The morning after actor Philip Seymour Hoffman was nominated for an Academy Award for Capote, I was eating breakfast in the front dining room at Nichols Lunch (3906 Waddell) when I remembered a strange connection between Truman Capote and nearby 39th Street.

Just around the corner from Nichols Lunch is a parking lot that’s adjacent to the nightclub Missie B’s. A cinema called the Roanoke Theatre once stood on the site. In the 1930s, a woman named Ethel Cowell ran a taxi service out of the building. Cowell’s pretty teenage daughter, Angie, worked there until she ran off to New York, became an actress and married millionaire William Woodward Jr. In 1955, Angie — then known as Ann Woodward — shot and killed her husband, saying she thought he was a prowler. It was a huge scandal, but Ann was never charged with a crime.

In 1975, Truman Capote wrote a thinly veiled account of the shooting, for Esquire magazine, that blamed Ann for the crime. A few weeks before the magazine hit newsstands, Ann Woodward killed herself.

Maybe if she had remained in Kansas City, she could have gotten a job at Nichols Lunch. Maybe she’d be alive today, still working there. Nichols Lunch turns 84 years old this year. Most of my friends dismiss the place, but I have a soft spot for it.

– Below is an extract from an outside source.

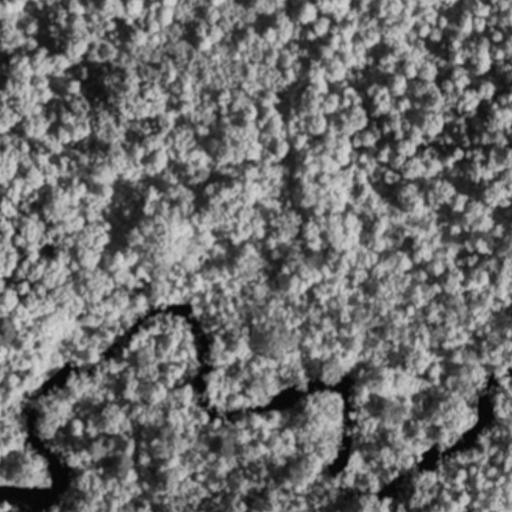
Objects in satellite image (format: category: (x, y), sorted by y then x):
river: (203, 384)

Why? Nichols Lunch may be one of the least glamorous restaurants in Kansas City, but the 24-hour diner has outlasted most of its culinary contemporaries, except for the Savoy Grill and the New York Delicatessen. Who cares if the place hasn’t been redecorated in decades or that some of the orange-leatherette booths have rips and tears in the fabric? And so what if the food is mediocre? Nichols Lunch is to local restaurants what Keith Richards is to rock and roll. They look like shit, but they’re survivors, man!

The irony of Nichols Lunch’s longevity is that by serving cheap and unfussy home-style food, this greasy spoon marched right into the 21st century, unlike most of the city’s fancy, upscale restaurants — from the snazzy Terrace Grill at the Muehlebach Hotel in the 1930s to the chic Café Allegro, a dozen blocks west of Nichols Lunch, in the 1990s.

A good friend of mine, a real food snob, eats at Nichols Lunch several times a week. He doesn’t live far from the place, so he considers it his neighborhood diner, a place where he can get a decent meal day or night. Like a $3.75 breakfast with an egg, two pancakes and two slices of bacon.

It’s not Breakfast at Tiffany’s, mind you, but it is history. The Keith Richards of Kansas City diners turns 84 this year.